原文 —
------------

本屋本

本屋本(ほんやぼん)というジャンルがあるそうです。

広義で、
・書店を取り巻く状況を記したノンフィクションや、
・古書店等を舞台にした小説、
・古本コレクターの書評エッセイ
なども含むと捉えれば、

『「本を売る」という仕事』(長岡義幸著、潮出版社)
『「本をつくる」という仕事』(稲泉連著、ちくま文庫)
『ビブリア古書堂の事件手帖』シリーズ(三上延著、メディアワークス文庫)
『古本生活読本』(岡崎武志著、ちくま文庫)
など、たくさん読んできました。

狭義で、新刊書店主さん、古書店主さん、書店員さんが書いた本に限定しても、

『奇跡の本屋をつくりたい』(久住邦晴著、ミシマ社)
『ガケ書房の頃 完全版』(山下賢二著、ちくま文庫)
『那覇の市場で古本屋』(宇田智子著、ボーダーインク)
『本屋になりたい この島の本を売る』(宇田智子著、ちくまプリマー新書)
『本を売る技術』(矢部潤子著、本の雑誌社)
『わたしの小さな古本屋』(田中美穂著、ちくま文庫)
など、印象深いものが本棚に並んでいます。

どれも、本好きの先達に教えを請うつもりで、読んできました。

------------

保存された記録
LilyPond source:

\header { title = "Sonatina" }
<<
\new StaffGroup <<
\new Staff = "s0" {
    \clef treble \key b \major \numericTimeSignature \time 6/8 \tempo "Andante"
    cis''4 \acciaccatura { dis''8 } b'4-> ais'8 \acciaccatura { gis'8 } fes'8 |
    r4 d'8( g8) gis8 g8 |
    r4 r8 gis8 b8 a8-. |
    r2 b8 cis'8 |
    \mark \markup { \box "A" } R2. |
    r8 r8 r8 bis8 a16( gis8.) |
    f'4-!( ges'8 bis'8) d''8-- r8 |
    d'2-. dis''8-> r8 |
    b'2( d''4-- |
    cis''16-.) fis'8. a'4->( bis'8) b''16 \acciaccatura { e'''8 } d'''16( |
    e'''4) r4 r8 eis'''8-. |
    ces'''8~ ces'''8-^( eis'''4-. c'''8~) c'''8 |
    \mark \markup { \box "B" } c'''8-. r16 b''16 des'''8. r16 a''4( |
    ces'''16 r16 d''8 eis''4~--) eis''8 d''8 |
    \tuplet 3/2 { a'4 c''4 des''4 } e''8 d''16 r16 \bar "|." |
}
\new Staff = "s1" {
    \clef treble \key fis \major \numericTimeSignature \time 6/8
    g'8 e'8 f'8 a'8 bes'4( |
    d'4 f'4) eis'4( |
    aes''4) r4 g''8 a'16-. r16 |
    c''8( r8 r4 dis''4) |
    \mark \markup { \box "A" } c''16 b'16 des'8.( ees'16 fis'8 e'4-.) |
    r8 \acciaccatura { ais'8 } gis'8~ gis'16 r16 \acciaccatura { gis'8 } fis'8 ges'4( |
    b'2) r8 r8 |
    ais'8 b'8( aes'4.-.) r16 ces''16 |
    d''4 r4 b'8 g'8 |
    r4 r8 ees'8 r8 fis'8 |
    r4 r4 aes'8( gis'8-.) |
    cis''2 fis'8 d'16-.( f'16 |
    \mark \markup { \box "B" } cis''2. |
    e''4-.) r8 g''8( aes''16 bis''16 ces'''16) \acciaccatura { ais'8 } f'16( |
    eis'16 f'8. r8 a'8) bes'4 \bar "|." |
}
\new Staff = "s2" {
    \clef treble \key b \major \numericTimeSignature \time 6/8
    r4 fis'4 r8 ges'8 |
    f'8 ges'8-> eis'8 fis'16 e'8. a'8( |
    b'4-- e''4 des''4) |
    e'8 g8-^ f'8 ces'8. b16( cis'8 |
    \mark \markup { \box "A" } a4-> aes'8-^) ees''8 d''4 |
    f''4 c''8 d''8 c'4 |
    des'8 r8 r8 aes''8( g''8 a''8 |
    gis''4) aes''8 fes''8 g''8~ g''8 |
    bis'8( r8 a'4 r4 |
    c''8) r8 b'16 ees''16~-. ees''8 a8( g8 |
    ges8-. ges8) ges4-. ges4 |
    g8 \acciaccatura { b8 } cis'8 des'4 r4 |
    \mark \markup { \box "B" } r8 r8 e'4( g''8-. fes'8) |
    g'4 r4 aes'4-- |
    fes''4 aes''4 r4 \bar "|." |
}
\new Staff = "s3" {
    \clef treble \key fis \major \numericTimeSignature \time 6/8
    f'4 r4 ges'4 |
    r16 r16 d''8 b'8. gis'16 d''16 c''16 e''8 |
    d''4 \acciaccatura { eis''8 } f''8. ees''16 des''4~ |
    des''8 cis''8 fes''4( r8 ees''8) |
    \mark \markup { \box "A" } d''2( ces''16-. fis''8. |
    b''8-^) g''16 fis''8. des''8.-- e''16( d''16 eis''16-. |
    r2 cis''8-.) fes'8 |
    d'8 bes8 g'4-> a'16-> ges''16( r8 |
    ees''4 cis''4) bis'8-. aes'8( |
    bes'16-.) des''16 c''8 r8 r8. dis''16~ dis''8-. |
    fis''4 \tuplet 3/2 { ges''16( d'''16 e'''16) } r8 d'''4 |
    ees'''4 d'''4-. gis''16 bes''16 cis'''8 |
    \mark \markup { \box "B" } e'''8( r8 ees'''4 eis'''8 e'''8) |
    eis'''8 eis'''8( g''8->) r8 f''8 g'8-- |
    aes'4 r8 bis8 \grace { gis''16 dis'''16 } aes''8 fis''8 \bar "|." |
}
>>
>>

------------

課題について —
本屋本についての文章から、次の問いに答えよ。
1. 『古本生活読本』の著者と出版社は何か。
2. 狭義の本屋本のうち、宇田智子著の2冊の書名は何か。
3. 筆者はどのようなつもりでこれらの本を読んできたか。

結果は以下 —
1. 岡崎武志著、ちくま文庫。
2. 『那覇の市場で古本屋』と『本屋になりたい この島の本を売る』。
3. 本好きの先達に教えを請うつもり。